_Aufgabe 1:_
Kopieren Sie aus dem Auszug über Jacinda Ardern wortgetreu den Abschnitt, der mit den Worten „Zurück daheim entbrannte“ beginnt und mit „die internationalen Fronten.“ endet.

_Ausgewählter Auszug:_
# taz.de -- Die Wahrheit: Shakespeare auf Eis
       
       > Neues aus Neuseeland: Die Landesmutter hat es auch nicht leicht. Zwischen
       > Antarktis und Iran nichts als Probleme, Probleme, Probleme …
       
 (IMG) Bild: Neuseelands Premierministerin Jacinda Ardern mit ihrem Partner Clarke Gayford am 19. Januar
       
       Jacinda Ardern hat es schwer zur Zeit: sexistische Angriffe im Netz,
       schlechte Ergebnisse bei den Lokalwahlen, und der Hochzeitstermin steht
       immer noch nicht fest. Die letzten Wochen haben Neuseelands
       Premierministerin besonders gefordert. Sie schlug sich mit Shakespeare-Fans
       und Abenteurern im Iran herum – und der Antarktis.
       
       Zum ersten Mal besuchte die Politikerin Scott Base, Neuseelands
       Polarstation. Doch vor der Ankunft wurde sie unfreiwilliges Mitglied im
       „Bumerang-Club“: Wie etliche vor ihr konnte sie wegen schlechten Wetters
       nicht im Eis landen und drehte um. Im zweiten Anlauf pfiff ihr nicht nur
       eisiger Wind um die Ohren, sondern auch Vorwürfe: 500 Millionen Dollar
       würden für den Ausbau von Scott Base verplempert, statt sie in die
       Forschung zu stecken. Die PR-Reise ging nach hinten los.
       
       Zurück daheim entbrannte ein weiterer Streit. Ein Förderprogram, das
       schauspielernde Schüler zu Shakespeares Globe-Theater nach London
       verschickt, sollte nach 30 Jahren gestrichen werden – da der britische
       Barde laut der Behörde Creative NZ „gefangen im Imperialismus“ sei und
       nicht zeitgemäß fürs bikulturelle Aotearoa. Shakespeare gecancelt? Das
       wiederum wurde als „rassistisch“ beschimpft.
       
       Schließlich geriet die Landesmutter zwischen die internationalen Fronten.
       Während die westliche Welt am Tod von Mahsa Amini und den Protesten im Iran
       Anteil nahm, gab es dazu von neuseeländischer Seite keine deutliche
       Stellungnahme – obwohl Menschenrechtsverletzungen, besonders gegen Frauen,
       sonst von Jacinda Ardern angeprangert werden. Schuld daran waren zwei
       Touristen.

_Vorliegendes Material:_
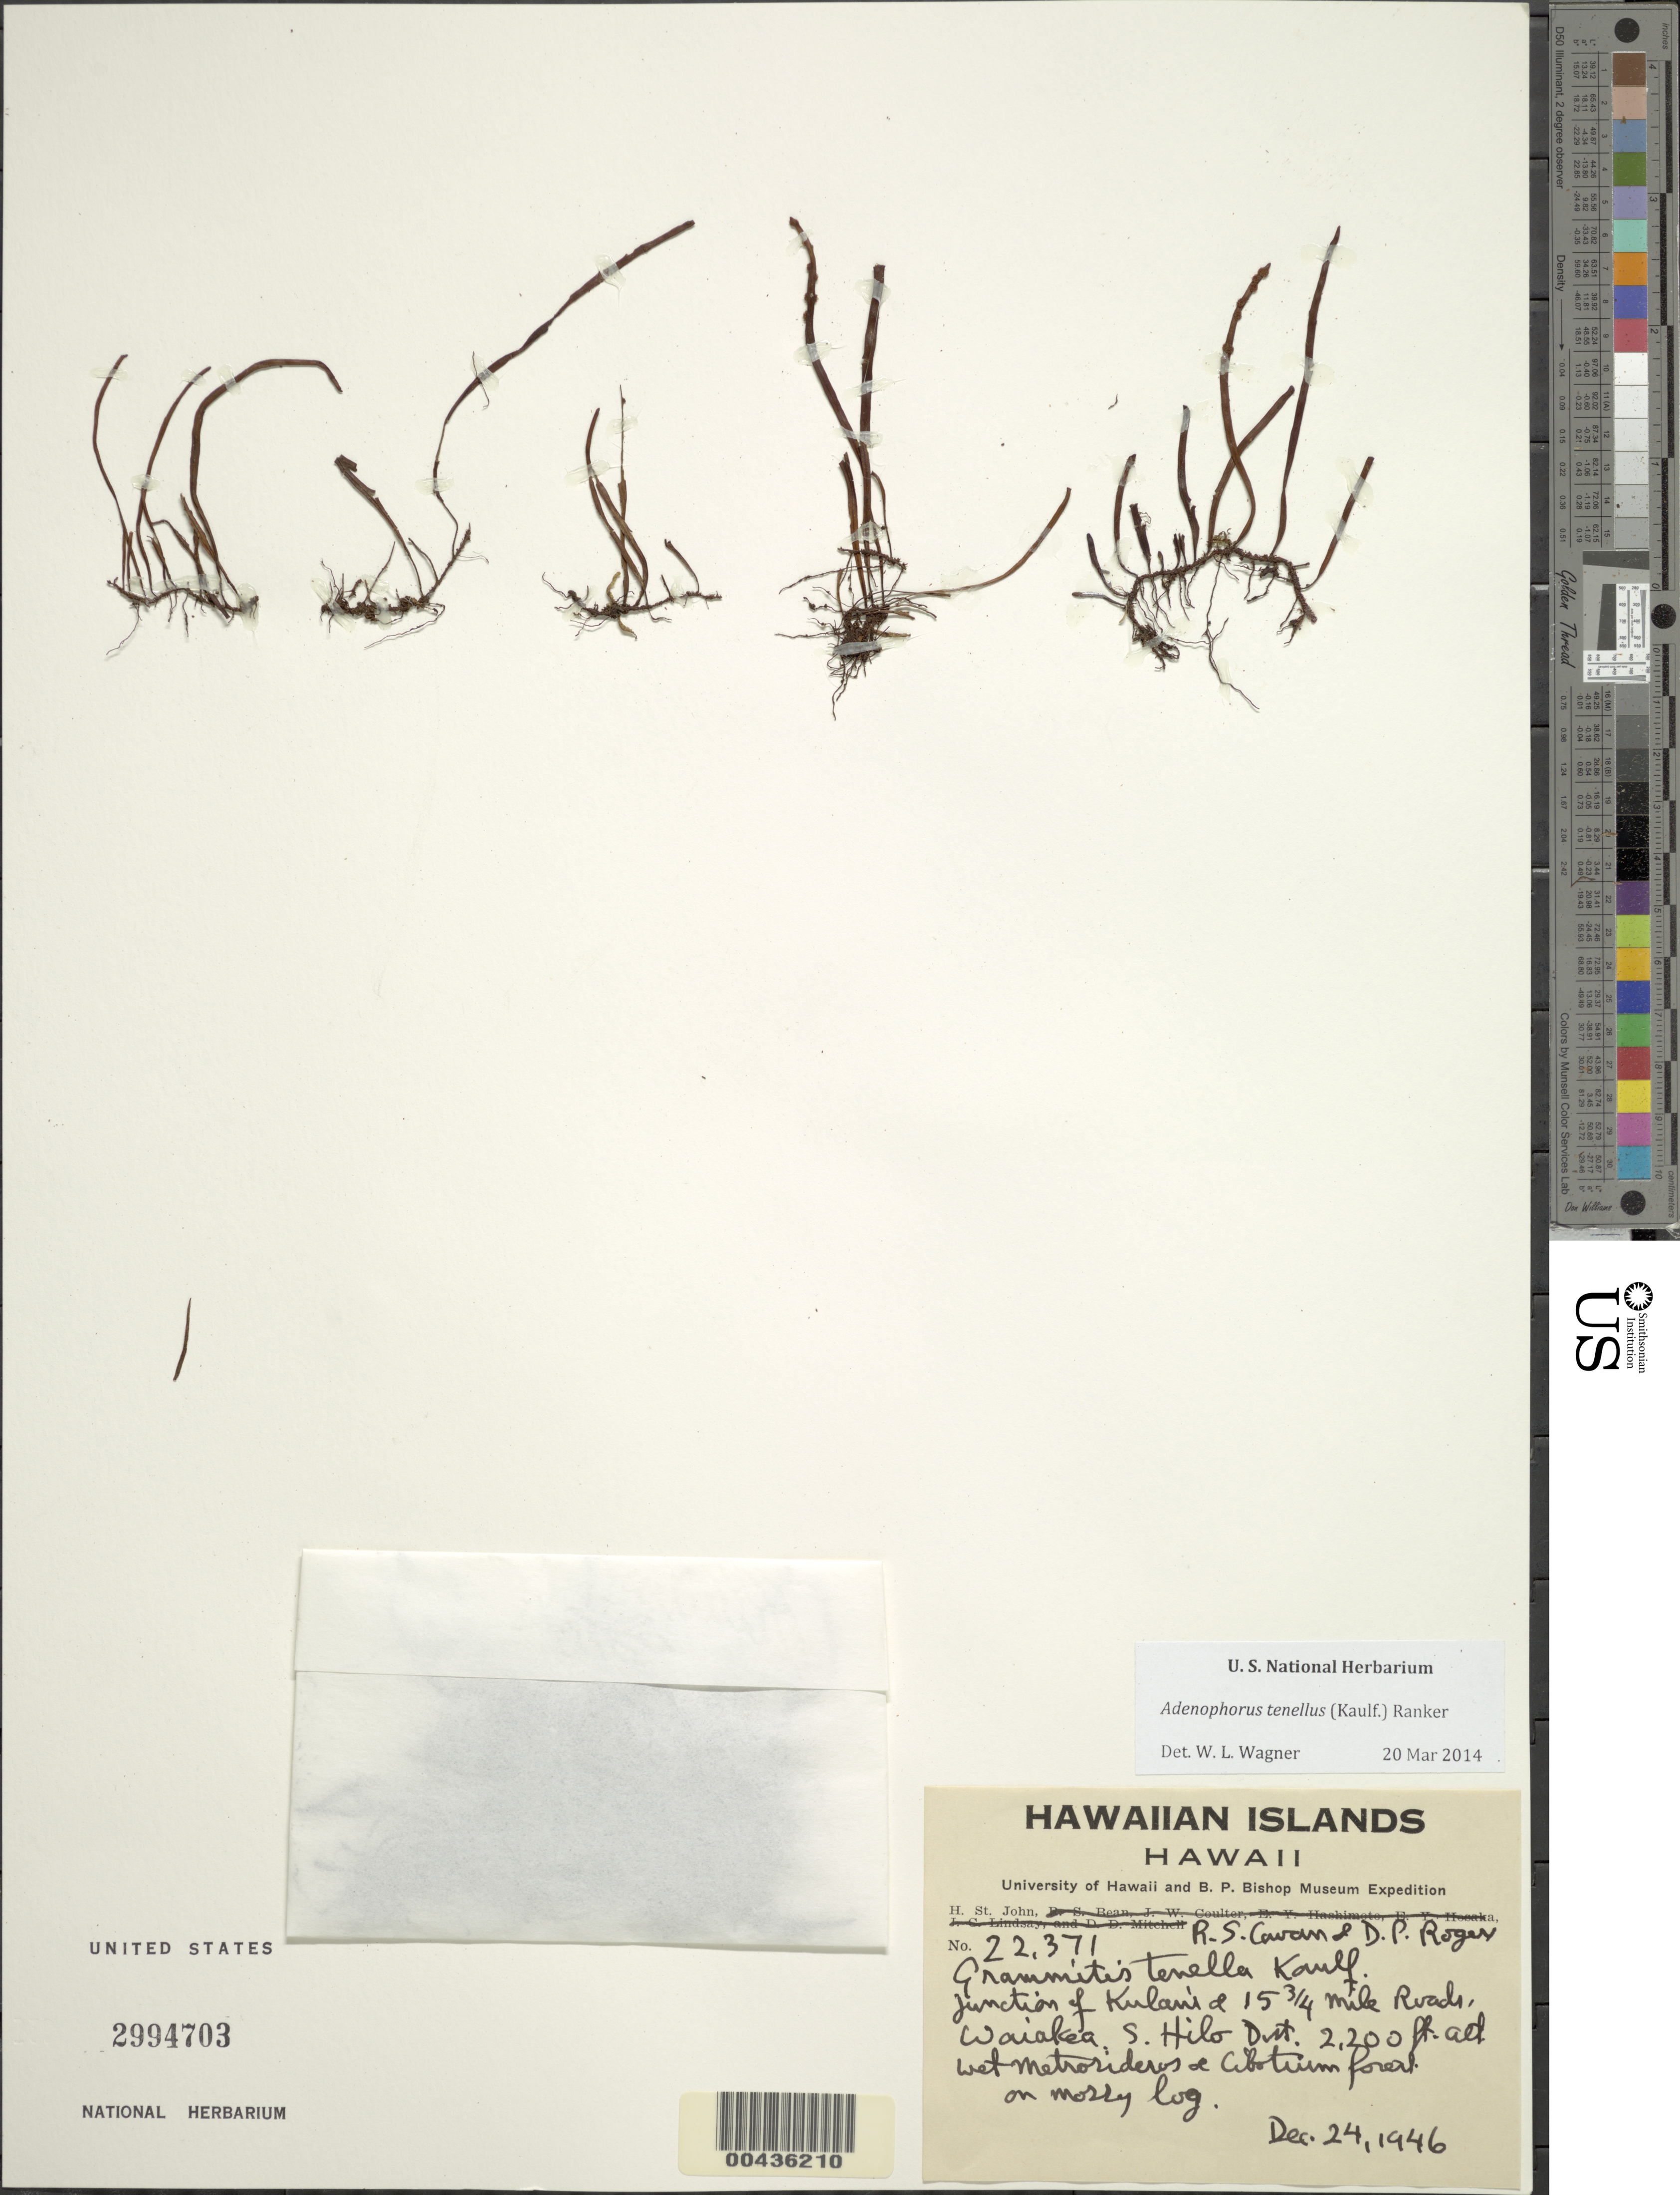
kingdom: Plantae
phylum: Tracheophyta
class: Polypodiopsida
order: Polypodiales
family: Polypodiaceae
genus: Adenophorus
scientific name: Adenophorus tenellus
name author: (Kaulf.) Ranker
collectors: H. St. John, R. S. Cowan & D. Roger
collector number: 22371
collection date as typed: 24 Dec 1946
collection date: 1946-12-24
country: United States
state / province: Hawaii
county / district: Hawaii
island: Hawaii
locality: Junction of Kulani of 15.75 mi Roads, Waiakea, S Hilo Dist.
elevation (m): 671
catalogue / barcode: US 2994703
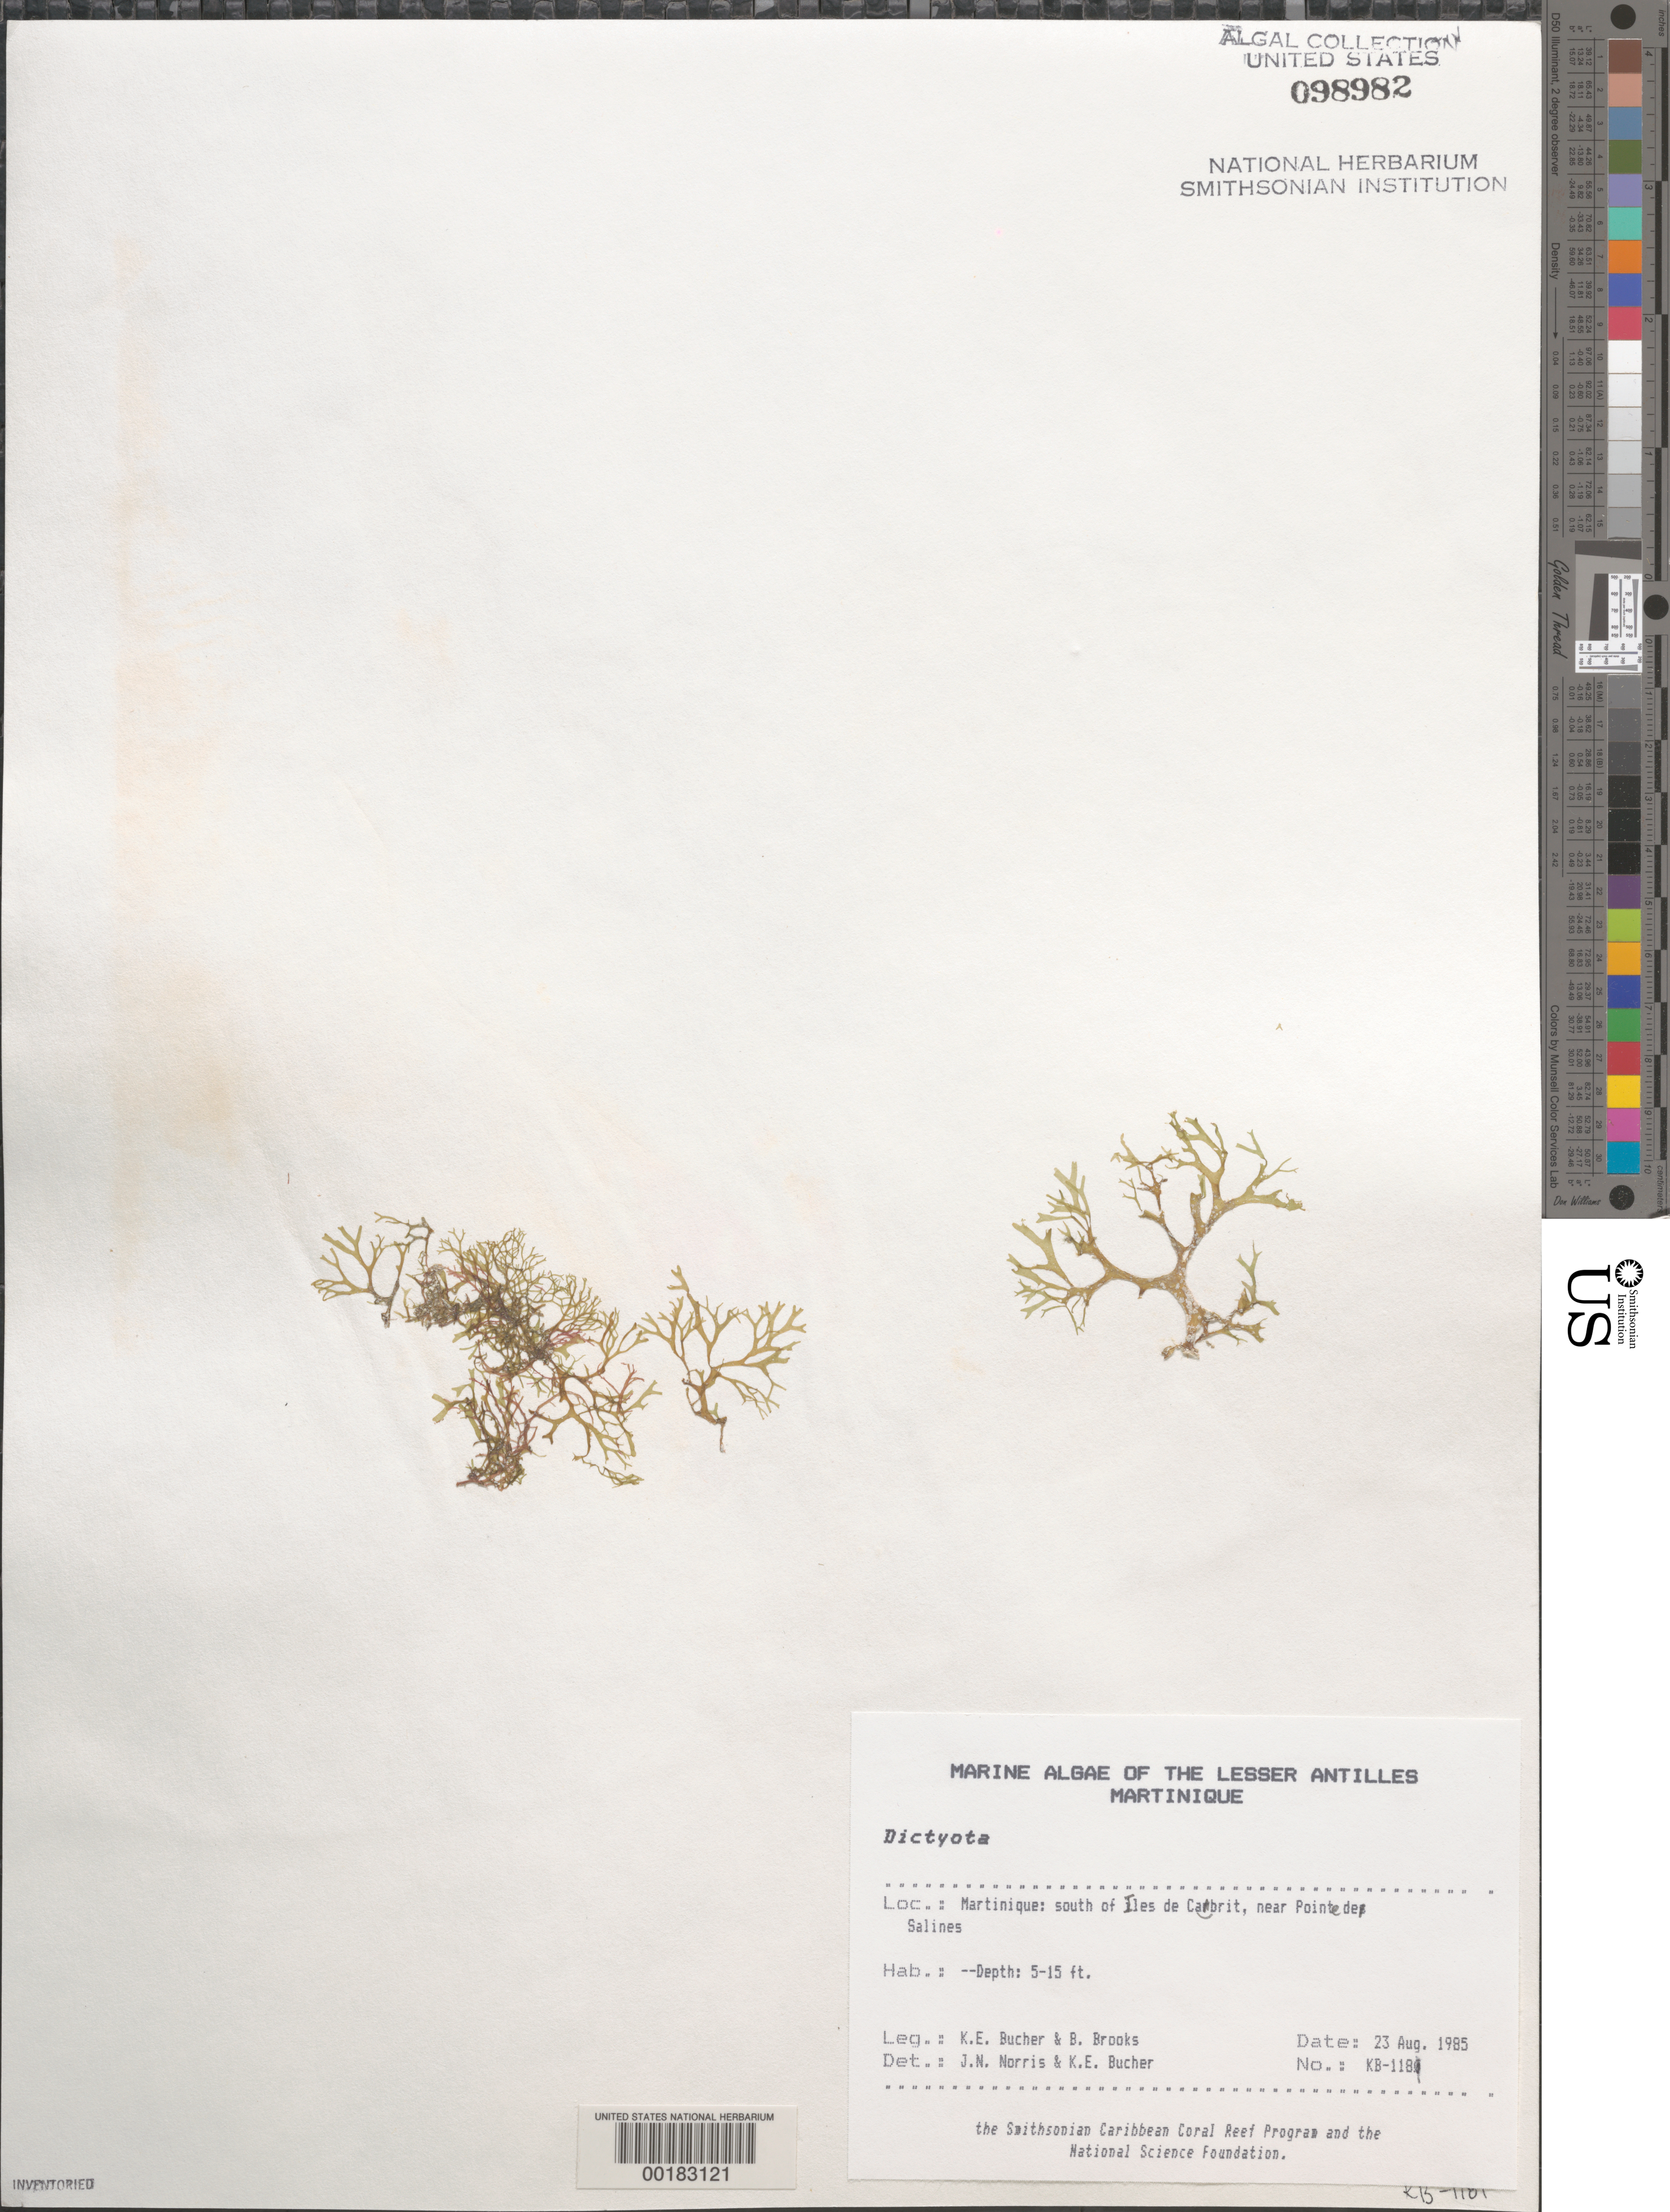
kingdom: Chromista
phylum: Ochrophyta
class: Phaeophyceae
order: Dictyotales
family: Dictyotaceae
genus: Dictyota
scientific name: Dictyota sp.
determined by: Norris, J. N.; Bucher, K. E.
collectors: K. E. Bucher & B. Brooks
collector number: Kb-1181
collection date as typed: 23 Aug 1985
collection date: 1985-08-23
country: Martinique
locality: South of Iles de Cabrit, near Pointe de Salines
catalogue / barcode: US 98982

_Aufgabe 2:_
Schreiben Sie aus den Einträgen unverändert die Zeilen nieder, beginnend mit der Zeile, die „country: United States“ enthält, bis einschließlich der Zeile, die „order: Dictyotales“ enthält. Lassen Sie die Abbildungen in Ihrer Antwort weg.

_Schriftliche Antwort 1:_
Zurück daheim entbrannte ein weiterer Streit. Ein Förderprogram, das
       schauspielernde Schüler zu Shakespeares Globe-Theater nach London
       verschickt, sollte nach 30 Jahren gestrichen werden – da der britische
       Barde laut der Behörde Creative NZ „gefangen im Imperialismus“ sei und
       nicht zeitgemäß fürs bikulturelle Aotearoa. Shakespeare gecancelt? Das
       wiederum wurde als „rassistisch“ beschimpft.
       
       Schließlich geriet die Landesmutter zwischen die internationalen Fronten.

_Schriftliche Antwort 2:_
country: United States
state / province: Hawaii
county / district: Hawaii
island: Hawaii
locality: Junction of Kulani of 15.75 mi Roads, Waiakea, S Hilo Dist.
elevation (m): 671
catalogue / barcode: US 2994703
kingdom: Chromista
phylum: Ochrophyta
class: Phaeophyceae
order: Dictyotales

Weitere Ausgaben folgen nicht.